### Text shown
==================================================

Faintly detectable signs suggest to me that perhaps the time is coming in which GA can play a significant role in the world’s intellectual life.

As I have pointed out in a few recent Chronicles, GA, which emerged as French Theory was reaching its end, brings together the key ideas of Girard and Derrida, the principal representatives of the movement’s dichotomous currents. GA develops Girard’s anthropological insights while rectifying his limited concern with language; it puts aside the facile left-wing politics that helped make Derrida a “rock star” while deforming the real importance of his thought.

Unfortunately, but perhaps inevitably, having put together a synthesis that effectively resolves the contradictions between its two components and emerges with a hypothesis relevant to every aspect of human culture, GA found itself without a base of support in an intellectual world that could find no use for it in the fundamental sense of enhancing the careers of those who might adopt it. Empirical scientists view GA as speculation without proof. And in today’s academy, aside from purely fact-based activities such as manuscript editing or bibliography, the humanities are dominated by defenders of victimary identities whose sole scholarly interest is in demonstrating the historical depths of their victimhood.


Throughout these years, my faith in the significance of GA has never waned, but my hope that it might be adopted as a new source of human self-understanding, narrowing the gap between the religious and the metaphysical, God-creates-man and man-creates-God, has not had much earthly nourishment.

==================================================

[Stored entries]
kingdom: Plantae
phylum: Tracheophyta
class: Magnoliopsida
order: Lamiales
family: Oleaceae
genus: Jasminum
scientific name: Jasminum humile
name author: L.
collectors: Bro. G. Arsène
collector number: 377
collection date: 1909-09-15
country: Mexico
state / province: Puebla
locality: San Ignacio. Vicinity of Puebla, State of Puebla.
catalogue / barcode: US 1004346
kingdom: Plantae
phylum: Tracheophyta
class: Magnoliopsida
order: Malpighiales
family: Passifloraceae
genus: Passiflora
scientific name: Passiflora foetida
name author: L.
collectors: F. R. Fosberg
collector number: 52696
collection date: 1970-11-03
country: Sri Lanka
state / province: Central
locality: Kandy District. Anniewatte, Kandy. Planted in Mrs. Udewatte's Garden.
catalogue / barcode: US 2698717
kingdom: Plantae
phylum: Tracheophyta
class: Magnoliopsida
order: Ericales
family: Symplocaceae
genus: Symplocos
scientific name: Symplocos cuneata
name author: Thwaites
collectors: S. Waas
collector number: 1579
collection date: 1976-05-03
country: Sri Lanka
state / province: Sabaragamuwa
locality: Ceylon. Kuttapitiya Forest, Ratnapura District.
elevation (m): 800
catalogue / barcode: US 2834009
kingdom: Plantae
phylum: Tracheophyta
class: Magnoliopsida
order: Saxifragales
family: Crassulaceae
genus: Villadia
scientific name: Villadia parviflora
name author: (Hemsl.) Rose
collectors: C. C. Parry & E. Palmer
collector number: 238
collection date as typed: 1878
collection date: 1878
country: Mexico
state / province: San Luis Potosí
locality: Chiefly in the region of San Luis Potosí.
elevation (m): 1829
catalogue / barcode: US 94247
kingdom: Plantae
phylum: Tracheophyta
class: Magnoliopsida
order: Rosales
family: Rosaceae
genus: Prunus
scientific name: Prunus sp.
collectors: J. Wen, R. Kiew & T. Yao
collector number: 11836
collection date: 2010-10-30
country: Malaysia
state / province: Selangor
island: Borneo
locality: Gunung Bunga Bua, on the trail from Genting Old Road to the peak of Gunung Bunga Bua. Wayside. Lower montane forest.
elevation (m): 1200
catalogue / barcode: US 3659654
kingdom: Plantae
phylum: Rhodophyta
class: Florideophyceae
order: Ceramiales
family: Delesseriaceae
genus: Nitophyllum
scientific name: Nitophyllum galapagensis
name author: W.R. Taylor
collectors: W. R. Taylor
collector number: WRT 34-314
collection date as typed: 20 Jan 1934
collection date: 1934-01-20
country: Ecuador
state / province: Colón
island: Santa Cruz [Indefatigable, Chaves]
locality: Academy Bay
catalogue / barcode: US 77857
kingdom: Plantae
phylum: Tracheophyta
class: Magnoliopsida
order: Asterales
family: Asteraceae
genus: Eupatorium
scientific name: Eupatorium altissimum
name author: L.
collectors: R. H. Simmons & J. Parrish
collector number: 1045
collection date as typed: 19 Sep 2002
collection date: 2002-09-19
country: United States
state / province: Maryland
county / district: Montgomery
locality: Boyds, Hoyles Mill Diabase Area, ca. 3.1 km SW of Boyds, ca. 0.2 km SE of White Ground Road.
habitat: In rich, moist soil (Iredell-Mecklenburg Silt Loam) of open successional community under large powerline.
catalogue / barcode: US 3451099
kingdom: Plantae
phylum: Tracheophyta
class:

==================================================

### Short exercise
Set down the part of the passage on GA that begins with the words "As I have pointed" and stops after "of his thought.", copied word for word.

### Answer to the exercise
As I have pointed out in a few recent Chronicles, GA, which emerged as French Theory was reaching its end, brings together the key ideas of Girard and Derrida, the principal representatives of the movement’s dichotomous currents. GA develops Girard’s anthropological insights while rectifying his limited concern with language; it puts aside the facile left-wing politics that helped make Derrida a “rock star” while deforming the real importance of his thought.